Assignment: Render the text of the listing below as a JSON array of strings, one string per line, omitting blank lines. Leave the pictures out of the answer.

= Beginning of Section =

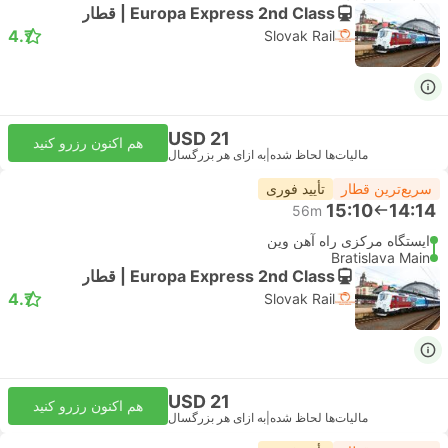
Europa Express 2nd Class | قطار
4.7
Slovak Rail
USD 21
هم اکنون رزرو کنید
مالیات‌ها لحاظ شده
|
به ازای هر بزرگسال
سریع‌ترین قطار
تأیید فوری
15:10
14:14
56m
ایستگاه مرکزی راه آهن وین
Bratislava Main
Europa Express 2nd Class | قطار
4.7
Slovak Rail
USD 21
هم اکنون رزرو کنید
مالیات‌ها لحاظ شده
|
به ازای هر بزرگسال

= End of Section =

Written answer:
[
  "Europa Express 2nd Class | قطار",
  "4.7",
  "Slovak Rail",
  "USD 21",
  "هم اکنون رزرو کنید",
  "مالیات‌ها لحاظ شده",
  "|",
  "به ازای هر بزرگسال",
  "سریع‌ترین قطار",
  "تأیید فوری",
  "15:10",
  "14:14",
  "56m",
  "ایستگاه مرکزی راه آهن وین",
  "Bratislava Main",
  "Europa Express 2nd Class | قطار",
  "4.7",
  "Slovak Rail",
  "USD 21",
  "هم اکنون رزرو کنید",
  "مالیات‌ها لحاظ شده",
  "|",
  "به ازای هر بزرگسال"
]